It looks like Prime Minister Tony Abbott will be putting a hard question in 2014 to Australia’s farmers and the populist Right that swept him to power: the opportunity to export food to China in the decades ahead will be immense, but only if China is allowed to buy more Australian farmland.
This will be a key part of the Free Trade Agreement with China on which the PM has now put a 12-month deadline.
More broadly, Trade Minister Andrew Robb has said he wants free trade agreements concluded with China, Korea and Japan within the first term of the Abbott Government. Talks with Korea and Japan are bogged down but would be rejuvenated by success with China.
It’s clear that Chinese import restrictions on agricultural products will only be lifted as part of an FTA if Australia also lifts restrictions on investment in land.
This will be a difficult internal debate for the Coalition next year and could also replace climate change as the hot topic for the foam-flecked shock jocks.
It will also be a crucial test for the new Opposition leader, Bill Shorten. The Coalition failed a similar test on climate change by switching from Malcolm Turnbull to Tony Abbott in late 2009 and reversing its stance on emissions trading. Labor must resist the temptation to do the same thing on Chinese investment in Australia to gain short-term political advantage (Rudd nearly Rooty'd rural Australia, August 29).
Before the election Abbott made a pitch for the rural vote by promising to lower the threshold for Foreign Investment Review Board scrutiny of overseas purchases of agricultural land from $248 million to $15 million. Since the election the government has, ahem, clarified that this would only apply to countries with which Australia does not have a free-trade agreement.

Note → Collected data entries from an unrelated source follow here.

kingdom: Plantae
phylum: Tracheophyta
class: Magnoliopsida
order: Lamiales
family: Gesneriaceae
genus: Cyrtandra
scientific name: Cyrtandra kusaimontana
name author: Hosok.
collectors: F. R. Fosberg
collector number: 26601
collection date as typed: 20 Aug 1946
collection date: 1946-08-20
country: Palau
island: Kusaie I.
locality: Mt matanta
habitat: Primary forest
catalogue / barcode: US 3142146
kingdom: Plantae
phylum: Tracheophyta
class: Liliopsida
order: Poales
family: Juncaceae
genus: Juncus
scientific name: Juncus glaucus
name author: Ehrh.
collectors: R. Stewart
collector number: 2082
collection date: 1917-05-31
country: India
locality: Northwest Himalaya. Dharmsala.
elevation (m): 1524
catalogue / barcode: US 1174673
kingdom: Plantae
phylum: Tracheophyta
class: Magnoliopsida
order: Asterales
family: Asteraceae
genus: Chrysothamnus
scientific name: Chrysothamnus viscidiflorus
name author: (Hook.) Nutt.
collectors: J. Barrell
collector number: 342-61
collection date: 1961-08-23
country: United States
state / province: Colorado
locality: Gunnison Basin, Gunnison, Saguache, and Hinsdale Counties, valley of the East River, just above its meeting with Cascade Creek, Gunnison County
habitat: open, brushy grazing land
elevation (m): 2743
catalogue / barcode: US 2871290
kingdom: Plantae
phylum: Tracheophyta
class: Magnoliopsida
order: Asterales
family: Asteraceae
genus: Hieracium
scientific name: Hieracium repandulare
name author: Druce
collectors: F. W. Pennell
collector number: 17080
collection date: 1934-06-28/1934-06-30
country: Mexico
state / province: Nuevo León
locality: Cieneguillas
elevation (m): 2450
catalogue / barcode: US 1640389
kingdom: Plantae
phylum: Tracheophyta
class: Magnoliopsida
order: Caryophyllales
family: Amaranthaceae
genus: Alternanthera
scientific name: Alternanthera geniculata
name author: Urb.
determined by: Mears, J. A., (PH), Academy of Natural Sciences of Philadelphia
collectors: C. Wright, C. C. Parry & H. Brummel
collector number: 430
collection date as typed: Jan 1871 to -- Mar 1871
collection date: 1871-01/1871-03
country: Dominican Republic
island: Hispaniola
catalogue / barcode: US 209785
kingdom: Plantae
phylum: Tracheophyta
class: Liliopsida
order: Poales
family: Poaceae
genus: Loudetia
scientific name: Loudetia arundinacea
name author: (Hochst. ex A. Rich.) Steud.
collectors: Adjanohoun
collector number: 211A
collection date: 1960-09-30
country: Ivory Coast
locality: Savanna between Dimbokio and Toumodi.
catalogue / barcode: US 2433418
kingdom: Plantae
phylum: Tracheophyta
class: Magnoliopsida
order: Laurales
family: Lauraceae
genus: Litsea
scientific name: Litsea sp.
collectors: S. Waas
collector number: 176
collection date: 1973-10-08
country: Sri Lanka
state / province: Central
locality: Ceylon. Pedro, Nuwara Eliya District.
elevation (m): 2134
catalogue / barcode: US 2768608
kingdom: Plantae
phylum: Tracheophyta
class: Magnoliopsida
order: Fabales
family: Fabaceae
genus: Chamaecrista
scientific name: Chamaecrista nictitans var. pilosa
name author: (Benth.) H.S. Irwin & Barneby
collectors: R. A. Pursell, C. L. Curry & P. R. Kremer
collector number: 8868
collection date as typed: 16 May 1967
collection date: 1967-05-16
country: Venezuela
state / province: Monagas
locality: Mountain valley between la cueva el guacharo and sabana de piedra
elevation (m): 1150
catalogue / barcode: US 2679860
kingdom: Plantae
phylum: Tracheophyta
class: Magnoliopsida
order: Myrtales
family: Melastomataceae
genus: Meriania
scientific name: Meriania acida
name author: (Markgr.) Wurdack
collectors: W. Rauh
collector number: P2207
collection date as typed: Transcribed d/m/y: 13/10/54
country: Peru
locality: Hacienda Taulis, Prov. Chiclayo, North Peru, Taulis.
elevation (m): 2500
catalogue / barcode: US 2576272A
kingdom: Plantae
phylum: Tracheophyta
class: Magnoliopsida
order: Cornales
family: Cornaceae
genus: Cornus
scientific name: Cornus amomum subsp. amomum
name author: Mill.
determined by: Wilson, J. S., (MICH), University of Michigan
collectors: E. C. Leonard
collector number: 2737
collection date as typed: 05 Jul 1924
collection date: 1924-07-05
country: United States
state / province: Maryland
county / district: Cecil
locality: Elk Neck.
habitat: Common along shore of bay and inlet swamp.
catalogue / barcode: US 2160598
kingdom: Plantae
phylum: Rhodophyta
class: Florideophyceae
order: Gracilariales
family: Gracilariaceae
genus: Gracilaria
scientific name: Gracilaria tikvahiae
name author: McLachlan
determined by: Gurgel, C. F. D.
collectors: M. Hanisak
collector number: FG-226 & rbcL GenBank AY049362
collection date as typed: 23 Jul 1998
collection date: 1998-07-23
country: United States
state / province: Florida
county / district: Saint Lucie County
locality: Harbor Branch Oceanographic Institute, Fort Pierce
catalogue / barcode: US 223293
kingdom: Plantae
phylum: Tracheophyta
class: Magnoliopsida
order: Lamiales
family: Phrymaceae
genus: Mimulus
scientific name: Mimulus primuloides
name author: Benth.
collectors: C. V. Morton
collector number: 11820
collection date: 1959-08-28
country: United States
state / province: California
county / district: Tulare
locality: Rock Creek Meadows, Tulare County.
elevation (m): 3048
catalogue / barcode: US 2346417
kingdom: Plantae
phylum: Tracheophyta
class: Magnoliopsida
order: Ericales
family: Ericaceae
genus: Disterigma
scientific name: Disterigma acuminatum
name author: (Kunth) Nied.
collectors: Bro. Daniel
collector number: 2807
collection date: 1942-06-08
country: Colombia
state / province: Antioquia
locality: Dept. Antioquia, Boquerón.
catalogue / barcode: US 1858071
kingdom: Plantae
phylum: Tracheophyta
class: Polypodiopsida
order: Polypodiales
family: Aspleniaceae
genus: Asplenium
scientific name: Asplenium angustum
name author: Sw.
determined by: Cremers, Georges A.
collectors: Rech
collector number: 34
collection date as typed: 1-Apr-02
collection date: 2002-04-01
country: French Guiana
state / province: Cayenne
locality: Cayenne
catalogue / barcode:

By putting a 12-month deadline on an FTA with China, Tony Abbott has completed the two-step shuffle and put the National Party on notice that the debate over Chinese investment in Australian agriculture can no longer be put off.
With the Doha Round of multilateral trade negotiations at an impasse, despite attempts to breathe life into it at last week’s Asia Pacific Economic Cooperation meeting in Bali, and the World Trade Organisation effectively moribund as a result, bilateral and smaller multilateral negotiations are taking its place.
The Doha talks were stymied by agriculture and the political power of farmers. If the FTA with China fails to meet the 12-month deadline it will be for the same reason.
It’s an exquisite dilemma. With an FTA, Australia’s farmers can look forward to decades of strong growth in both the volume and prices of food exports to China, as hundreds of millions of people enter the middle classes and eat higher value foods, especially protein. But it seems to take full advantage of it, they need to accept the Chinese as neighbours.
The latest trade data from China shows that its imports of minerals are still going strong. Overall Chinese imports grew 7.4 per cent year-on-year, with the rate of growth of copper imports doubling from 8 per cent to 16 per cent and iron ore imports at an all-time high.
The mining boom is not over yet, and iron ore and coal exports to China will continue to be important earners for Australia, but there is limited potential for big upside from here. Chinese fixed asset investment, which is driving the growth in minerals imports, is just about maxed out because of high levels of debt in China.
Part of the replacement for mineral exports in supporting Australia’s national income should be food exports to China and Asia more generally.
But while Asian countries are perfectly happy to buy our minerals, food imports are restricted.
Without the WTO and Doha, the key to breaking down these restrictions will be bilateral FTA agreements with China, Japan and Korea, as well as the Trans Pacific Partnership multilateral negotiations being driven by the United States, but not including China.